I mean, it is not often that a 76-minute long
album passes by in such a way that I cannot latch on to a single second of it —
heck, I even enjoyed parts of Ayreon's epic enterprises, because they were,
well, epic. Corny as hell, sure, but
enjoyable the same way as one enjoys one's Star Trek or Clifford Simak. This
album demands to be taken much more seriously, but how can you take seriously
an album with a ton of autotuned Sufjan Stevens vocals? I can barely take him
seriously when he's clean! And when you
are given clean vocals, other
problems surface. ʽPlutoʼ, for instance, slowly builds upwards from a quiet,
bubbly, kaleidoscopic texture to a loud orchestral waltz, awash in strings and
brass, but the sound is so compressed and flattened that the strings have
absolutely no volume / depth to them, and the whole thing feels fake and
artificial. I understand that they are simply following current trends in
production, while at the same time probably thinking of how innovative this whole
approach is, but these are ugly
trends, and this approach ain't innovative in the slightest.

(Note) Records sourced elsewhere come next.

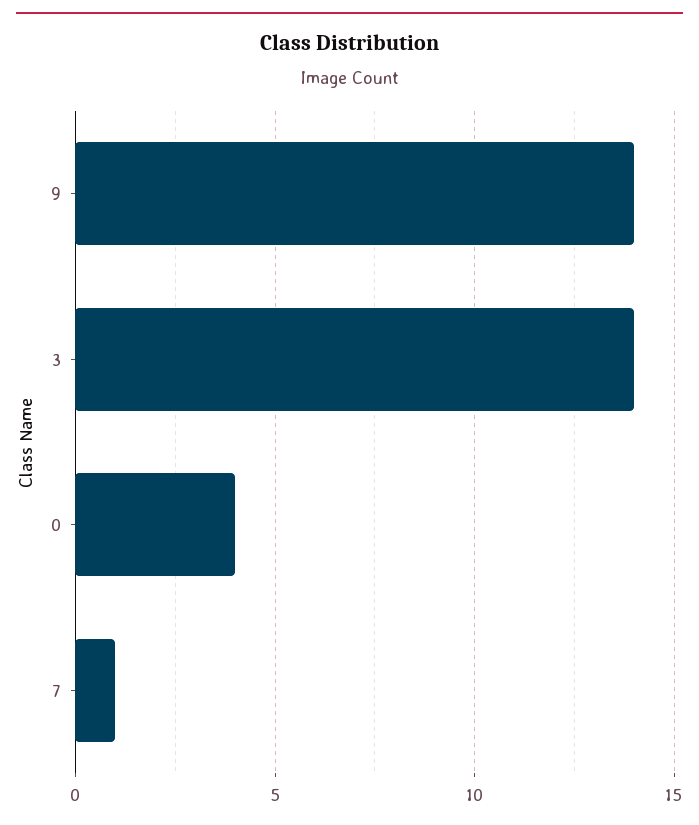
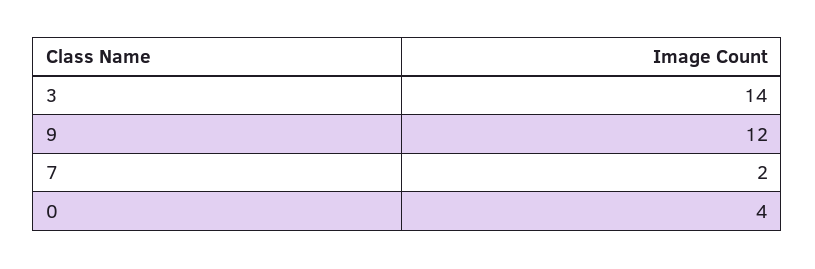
  {
-   "9": 14,
+   "9": 12,
    "3": 14,
    "0": 4,
-   "7": 1
+   "7": 2
  }

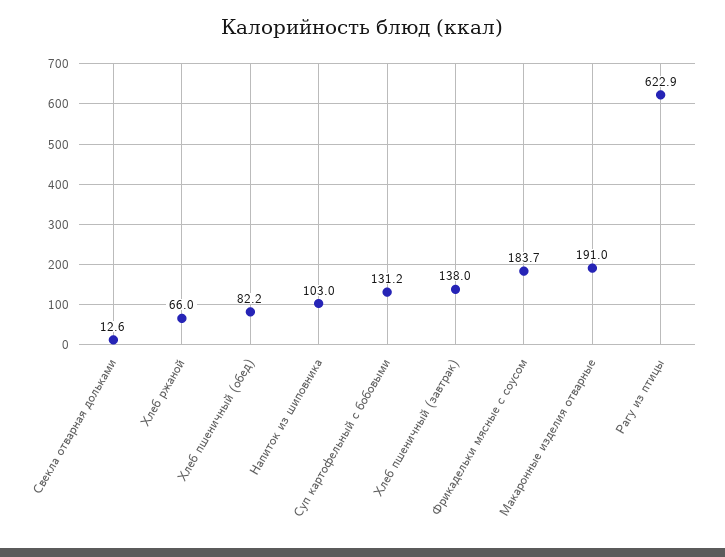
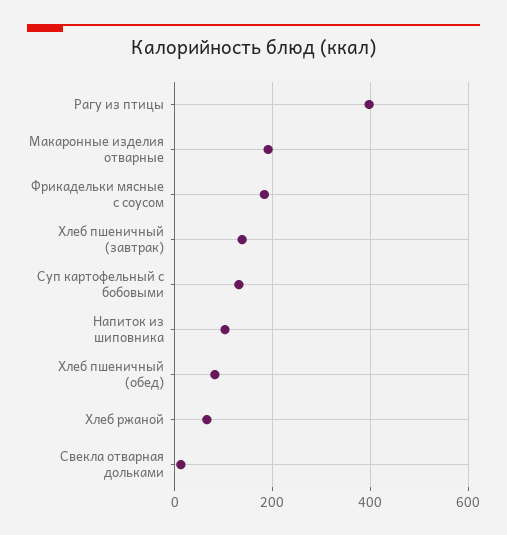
  {
    "Свекла отварная дольками": 12.6,
    "Хлеб ржаной": 66,
    "Хлеб пшеничный (обед)": 82.2,
    "Напиток из шиповника": 103,
    "Суп картофельный с бобовыми": 131.2,
    "Хлеб пшеничный (завтрак)": 138,
    "Фрикадельки мясные с соусом": 183.7,
    "Макаронные изделия отварные": 191,
-   "Рагу из птицы": 622.9
+   "Рагу из птицы": 400
  }

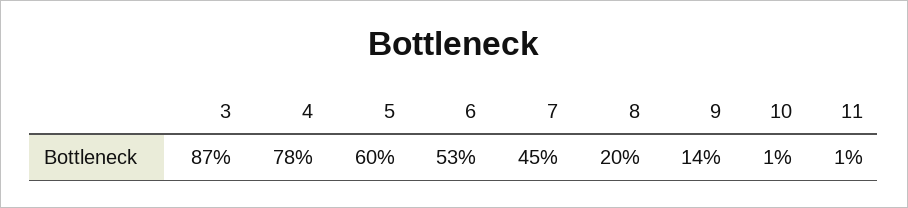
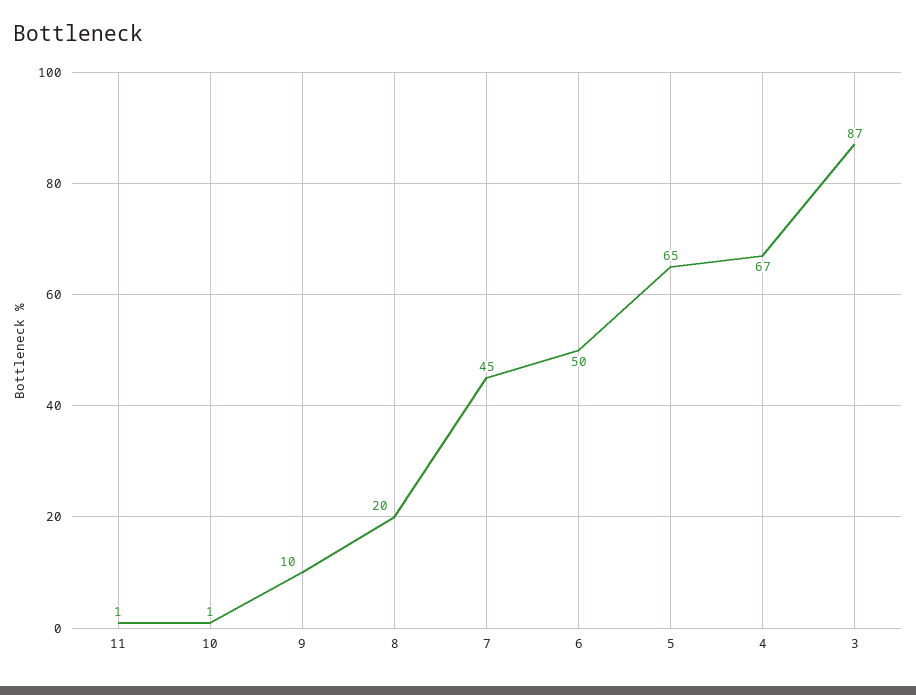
  {
    "3": 87,
-   "4": 78,
+   "4": 67,
-   "5": 60,
+   "5": 65,
-   "6": 53,
+   "6": 50,
    "7": 45,
    "8": 20,
-   "9": 14,
+   "9": 10,
    "10": 1,
    "11": 1
  }

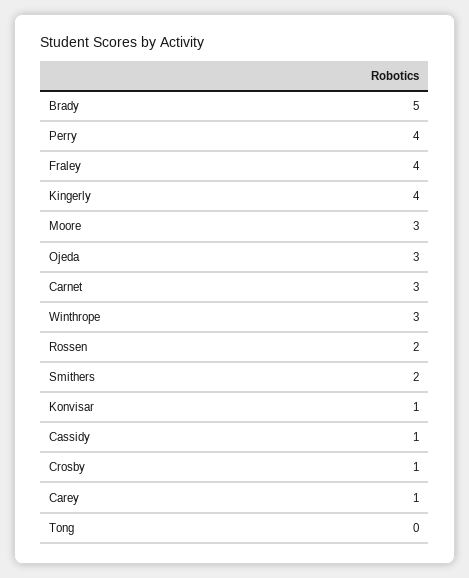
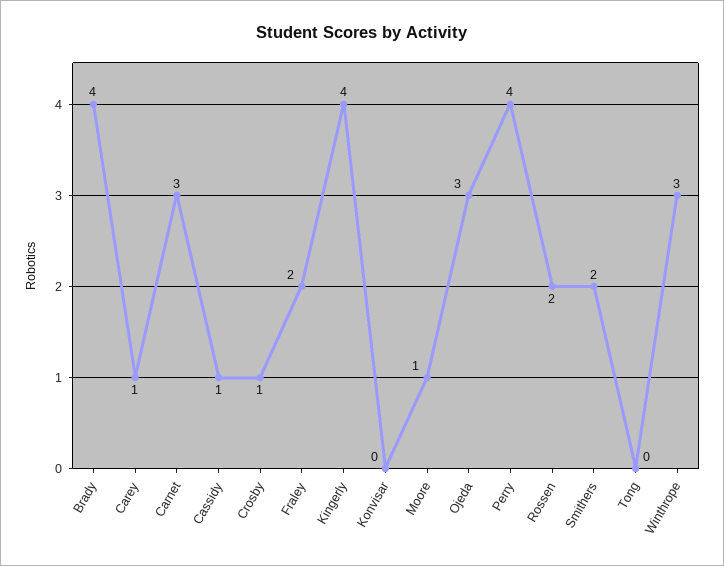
  {
-   "Brady": 5,
+   "Brady": 4,
    "Perry": 4,
-   "Fraley": 4,
+   "Fraley": 2,
    "Kingerly": 4,
-   "Moore": 3,
+   "Moore": 1,
    "Ojeda": 3,
    "Carnet": 3,
    "Winthrope": 3,
    "Rossen": 2,
    "Smithers": 2,
-   "Konvisar": 1,
+   "Konvisar": 0,
    "Cassidy": 1,
    "Crosby": 1,
    "Carey": 1,
    "Tong": 0
  }

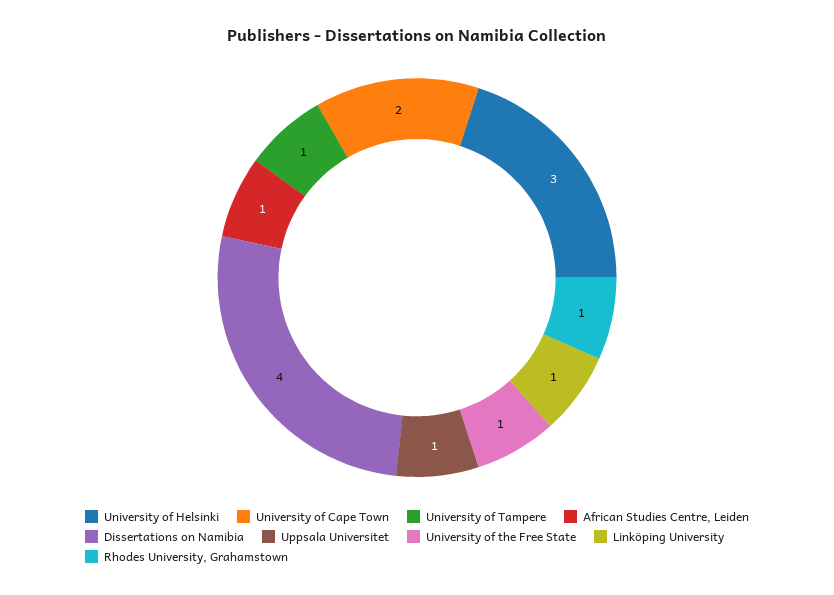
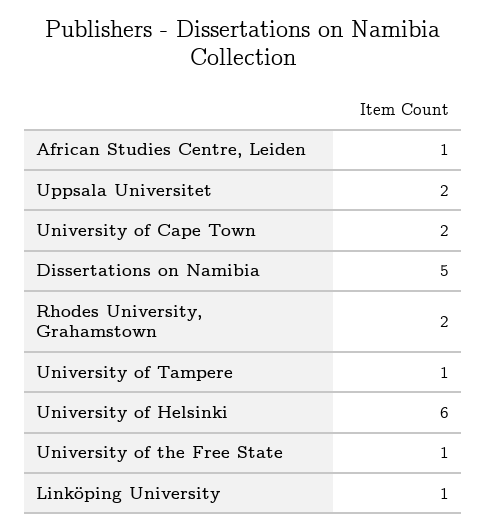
  {
-   "University of Helsinki": 3,
+   "University of Helsinki": 6,
    "University of Cape Town": 2,
    "University of Tampere": 1,
    "African Studies Centre, Leiden": 1,
-   "Dissertations on Namibia": 4,
+   "Dissertations on Namibia": 5,
-   "Uppsala Universitet": 1,
+   "Uppsala Universitet": 2,
    "University of the Free State": 1,
    "Linköping University": 1,
-   "Rhodes University, Grahamstown": 1
+   "Rhodes University, Grahamstown": 2
  }

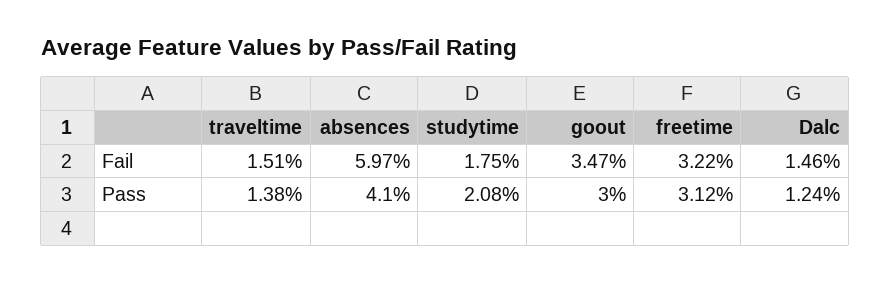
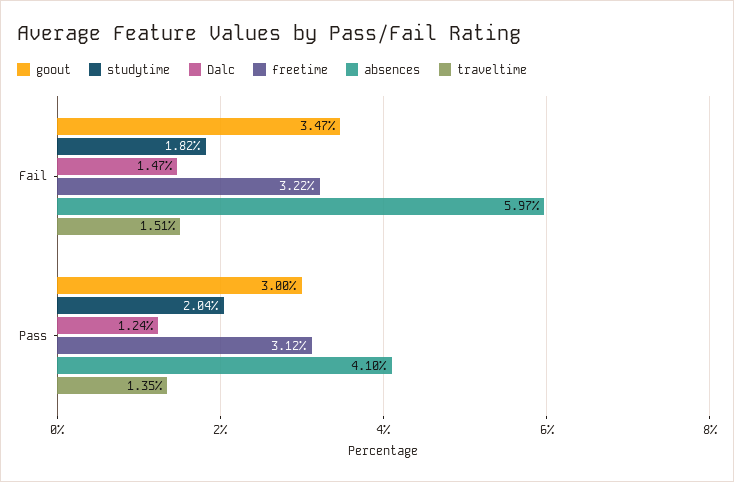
  {
    "traveltime": {
      "Fail": 1.51,
-     "Pass": 1.38
+     "Pass": 1.35
    },
    "absences": {
      "Fail": 5.97,
      "Pass": 4.1
    },
    "studytime": {
-     "Fail": 1.75,
+     "Fail": 1.82,
-     "Pass": 2.08
+     "Pass": 2.04
    },
    "goout": {
      "Fail": 3.47,
      "Pass": 3
    },
    "freetime": {
      "Fail": 3.22,
      "Pass": 3.12
    },
    "Dalc": {
-     "Fail": 1.46,
+     "Fail": 1.47,
      "Pass": 1.24
    }
  }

Since I have no intention of wasting my brains
on trying to explain why each of these tracks sucks on an individual basis, I
will end this with a slightly warped conclusion: Planetarium is like The Age
Of Adz, but with more strings, more Autotune, and more pretense — each of
these three points not working in its
favor. Oh, yes, and a couple of the songs, such as the stripped down, arpeggio-favoring
ʽMercuryʼ, could have fit right in on Carrie
& Lowell, too, but for me this is not a plus, as you already know. But
if you are a Stevens fan, by all means take note, because, despite the
collaborative nature, Planetarium
does feel very much like a bona fide Sufjan Stevens album. I mean, I even have
no idea what exactly is Bruce Dessner's contribution to the record supposed to
be — and I don't even think I want to know.